### EXERCISE DESCRIPTION
Pick out every line in the entries below that contains the word "modification", and copy each one. Case counts.

BEGIN EXTRACTED RECORDS

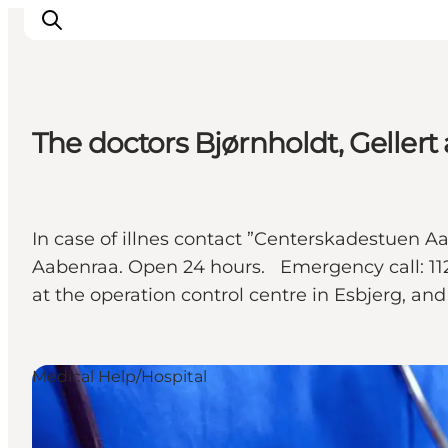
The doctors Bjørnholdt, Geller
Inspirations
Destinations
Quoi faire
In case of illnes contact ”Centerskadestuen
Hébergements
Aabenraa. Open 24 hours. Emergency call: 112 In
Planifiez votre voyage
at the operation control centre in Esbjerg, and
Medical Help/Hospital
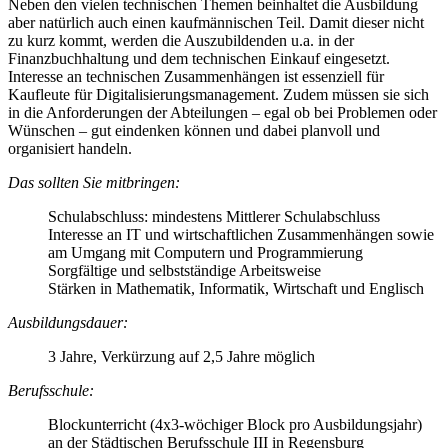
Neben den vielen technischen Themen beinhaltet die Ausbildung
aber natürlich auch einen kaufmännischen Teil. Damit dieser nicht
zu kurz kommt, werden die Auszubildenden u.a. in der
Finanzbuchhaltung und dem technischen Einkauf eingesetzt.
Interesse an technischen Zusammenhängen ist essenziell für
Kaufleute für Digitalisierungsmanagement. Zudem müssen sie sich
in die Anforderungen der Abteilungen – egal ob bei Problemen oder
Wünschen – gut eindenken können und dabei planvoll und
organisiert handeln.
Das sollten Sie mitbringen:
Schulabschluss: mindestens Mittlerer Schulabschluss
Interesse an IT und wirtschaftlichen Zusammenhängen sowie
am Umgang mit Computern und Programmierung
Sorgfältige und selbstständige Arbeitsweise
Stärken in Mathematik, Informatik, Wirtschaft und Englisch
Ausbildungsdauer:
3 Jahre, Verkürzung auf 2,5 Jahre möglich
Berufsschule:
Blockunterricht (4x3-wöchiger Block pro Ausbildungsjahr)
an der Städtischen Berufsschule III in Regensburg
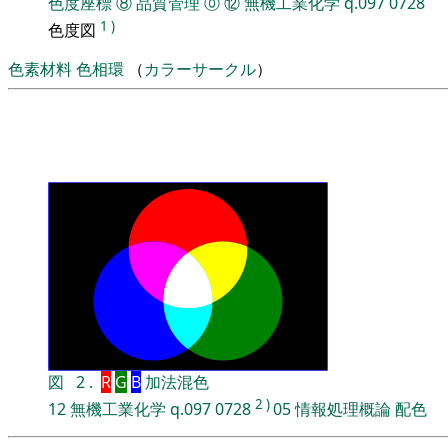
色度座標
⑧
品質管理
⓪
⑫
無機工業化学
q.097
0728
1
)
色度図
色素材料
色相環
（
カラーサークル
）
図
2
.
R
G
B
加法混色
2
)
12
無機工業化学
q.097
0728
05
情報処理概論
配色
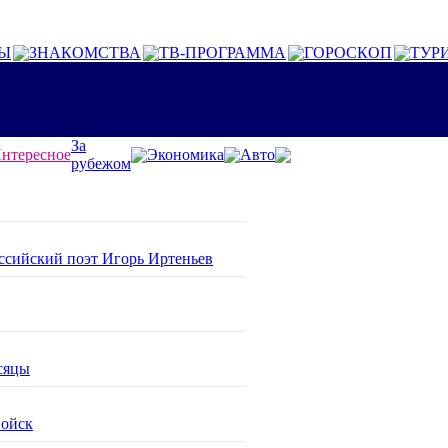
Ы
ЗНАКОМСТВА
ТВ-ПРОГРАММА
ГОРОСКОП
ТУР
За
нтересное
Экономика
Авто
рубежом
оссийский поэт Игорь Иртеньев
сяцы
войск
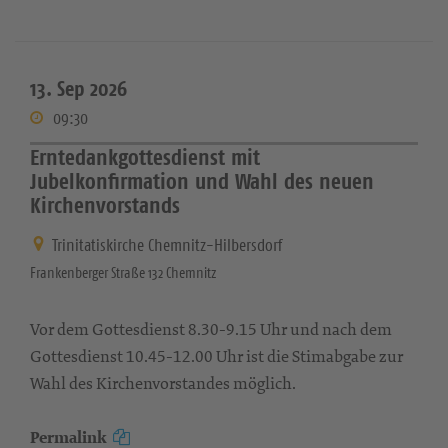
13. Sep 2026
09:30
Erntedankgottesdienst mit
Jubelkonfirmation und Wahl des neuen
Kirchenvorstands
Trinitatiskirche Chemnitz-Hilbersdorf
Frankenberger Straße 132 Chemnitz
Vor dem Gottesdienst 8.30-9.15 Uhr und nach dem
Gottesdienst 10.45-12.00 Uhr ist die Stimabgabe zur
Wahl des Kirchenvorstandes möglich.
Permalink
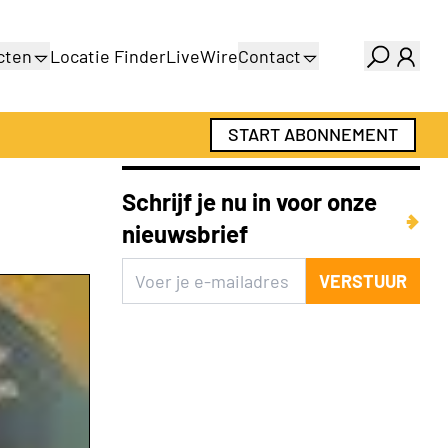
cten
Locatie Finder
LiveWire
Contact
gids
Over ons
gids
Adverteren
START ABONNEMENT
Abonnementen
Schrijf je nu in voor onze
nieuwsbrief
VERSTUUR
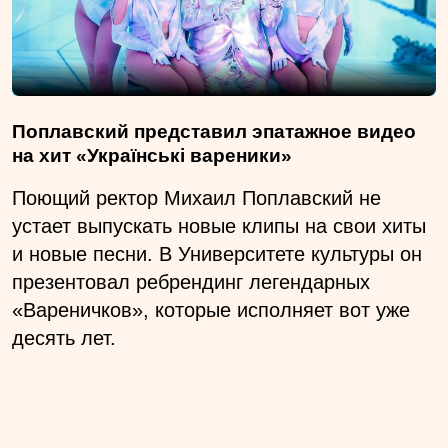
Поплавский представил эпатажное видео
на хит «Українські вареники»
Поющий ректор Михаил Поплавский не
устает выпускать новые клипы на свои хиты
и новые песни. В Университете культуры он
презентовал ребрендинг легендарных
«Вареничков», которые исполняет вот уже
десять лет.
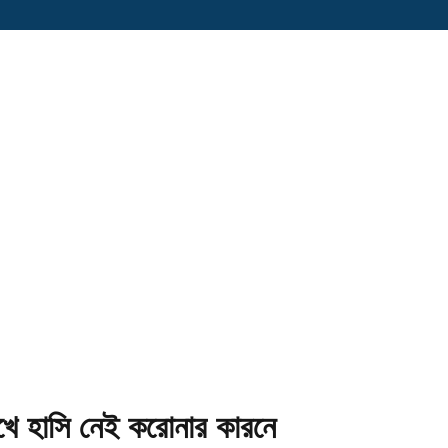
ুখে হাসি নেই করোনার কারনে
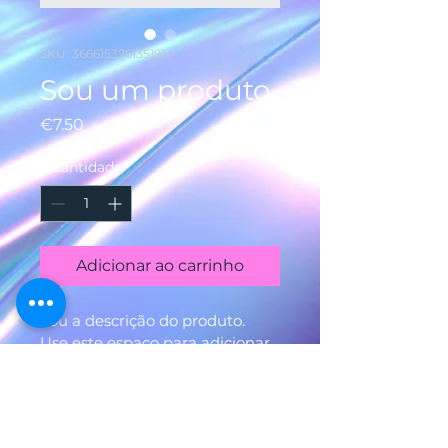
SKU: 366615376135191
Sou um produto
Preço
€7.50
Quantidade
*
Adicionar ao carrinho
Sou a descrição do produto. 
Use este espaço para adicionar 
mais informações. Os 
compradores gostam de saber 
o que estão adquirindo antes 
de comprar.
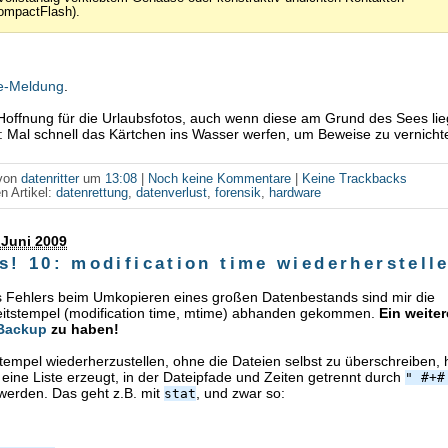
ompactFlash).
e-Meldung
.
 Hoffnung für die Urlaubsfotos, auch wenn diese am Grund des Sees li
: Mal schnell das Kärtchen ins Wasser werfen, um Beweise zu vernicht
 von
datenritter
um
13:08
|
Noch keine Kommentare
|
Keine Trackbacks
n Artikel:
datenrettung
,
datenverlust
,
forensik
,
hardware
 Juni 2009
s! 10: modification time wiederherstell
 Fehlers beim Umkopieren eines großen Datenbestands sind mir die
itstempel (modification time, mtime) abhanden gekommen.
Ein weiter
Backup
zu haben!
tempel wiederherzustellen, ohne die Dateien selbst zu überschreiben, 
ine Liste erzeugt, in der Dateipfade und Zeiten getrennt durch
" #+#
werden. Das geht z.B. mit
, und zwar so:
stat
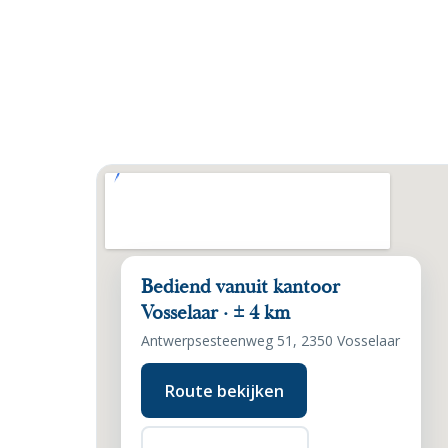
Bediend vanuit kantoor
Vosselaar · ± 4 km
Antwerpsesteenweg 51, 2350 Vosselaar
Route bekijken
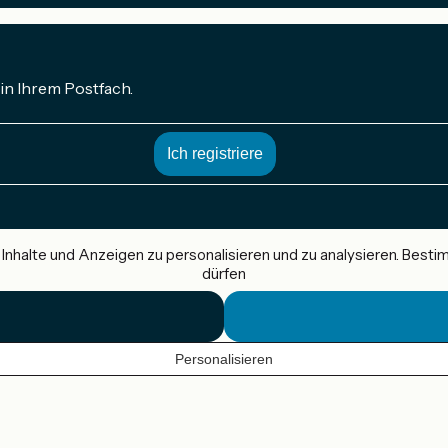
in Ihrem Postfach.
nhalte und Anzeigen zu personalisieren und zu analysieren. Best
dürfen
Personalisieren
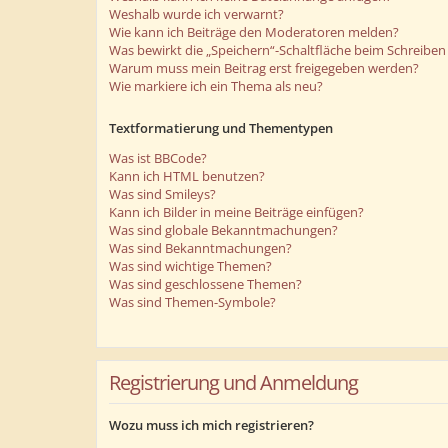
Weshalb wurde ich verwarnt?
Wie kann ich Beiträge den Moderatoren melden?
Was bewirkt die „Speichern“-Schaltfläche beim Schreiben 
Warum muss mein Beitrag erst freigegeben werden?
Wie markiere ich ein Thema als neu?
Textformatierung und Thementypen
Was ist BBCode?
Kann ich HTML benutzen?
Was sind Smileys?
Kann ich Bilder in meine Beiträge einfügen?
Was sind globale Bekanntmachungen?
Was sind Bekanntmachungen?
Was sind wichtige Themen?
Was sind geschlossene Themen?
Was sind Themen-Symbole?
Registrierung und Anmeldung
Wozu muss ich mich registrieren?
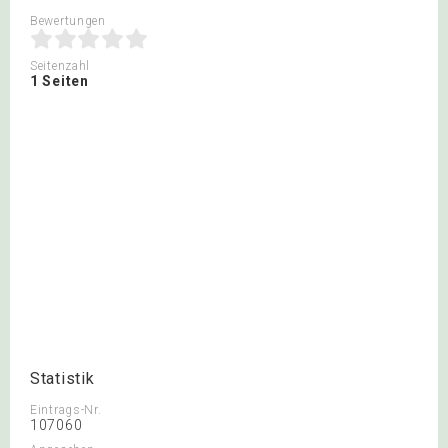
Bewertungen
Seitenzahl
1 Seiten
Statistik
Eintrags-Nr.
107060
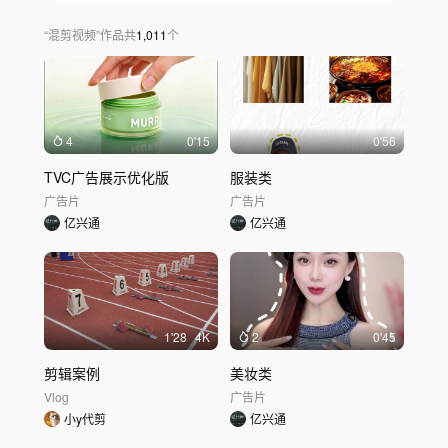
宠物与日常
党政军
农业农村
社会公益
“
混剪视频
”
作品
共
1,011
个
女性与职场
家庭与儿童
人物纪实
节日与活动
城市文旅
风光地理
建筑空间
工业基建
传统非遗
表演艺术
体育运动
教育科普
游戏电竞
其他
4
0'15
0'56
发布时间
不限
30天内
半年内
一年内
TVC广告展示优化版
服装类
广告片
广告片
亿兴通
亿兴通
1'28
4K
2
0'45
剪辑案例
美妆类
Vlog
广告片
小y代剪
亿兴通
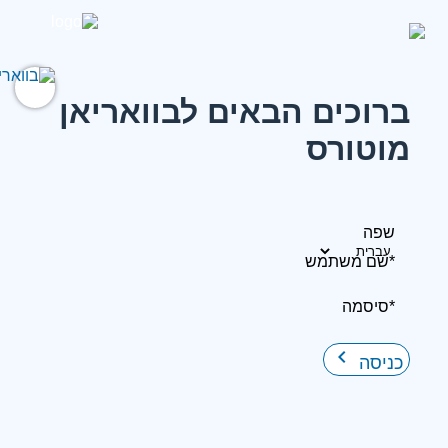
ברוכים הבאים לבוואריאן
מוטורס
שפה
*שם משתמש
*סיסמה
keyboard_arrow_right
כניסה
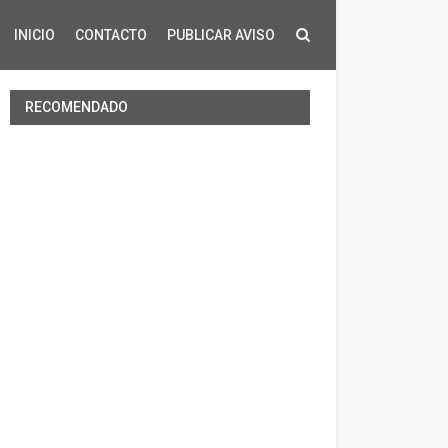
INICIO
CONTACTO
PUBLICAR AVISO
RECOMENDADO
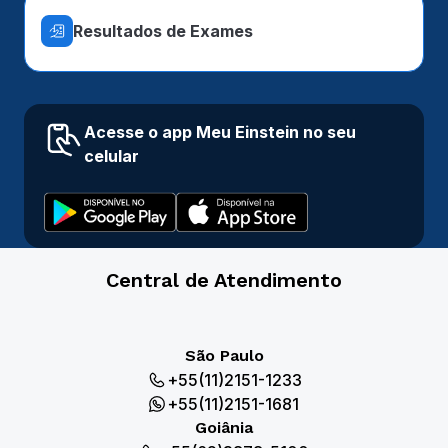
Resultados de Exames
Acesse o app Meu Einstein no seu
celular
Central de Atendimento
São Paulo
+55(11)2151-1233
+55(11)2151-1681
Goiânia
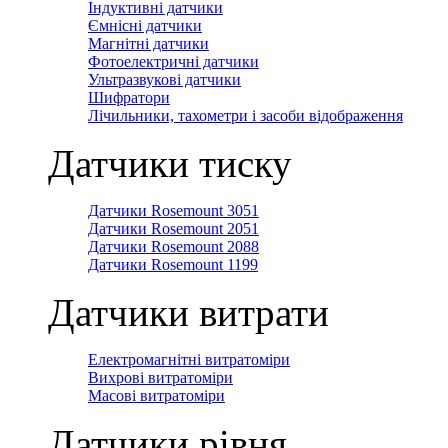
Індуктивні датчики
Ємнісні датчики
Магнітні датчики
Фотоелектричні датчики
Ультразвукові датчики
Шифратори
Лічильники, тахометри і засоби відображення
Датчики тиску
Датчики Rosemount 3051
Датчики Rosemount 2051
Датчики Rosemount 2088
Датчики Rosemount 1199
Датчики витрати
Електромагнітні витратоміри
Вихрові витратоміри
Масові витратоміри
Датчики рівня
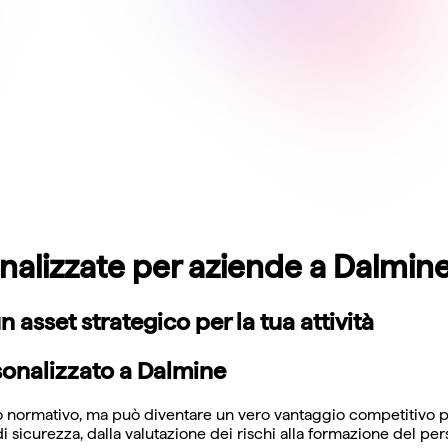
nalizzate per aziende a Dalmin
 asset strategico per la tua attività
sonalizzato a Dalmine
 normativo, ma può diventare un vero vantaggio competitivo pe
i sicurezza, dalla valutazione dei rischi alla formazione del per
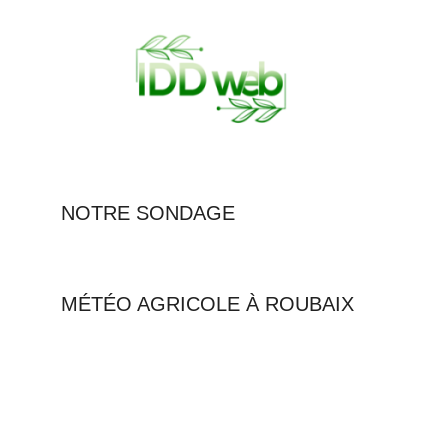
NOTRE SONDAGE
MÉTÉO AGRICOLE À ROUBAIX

END EXTRACTED RECORDS

### WRITTEN ANSWER
s! 10: modification time wiederherstell
itstempel (modification time, mtime) abhanden gekommen.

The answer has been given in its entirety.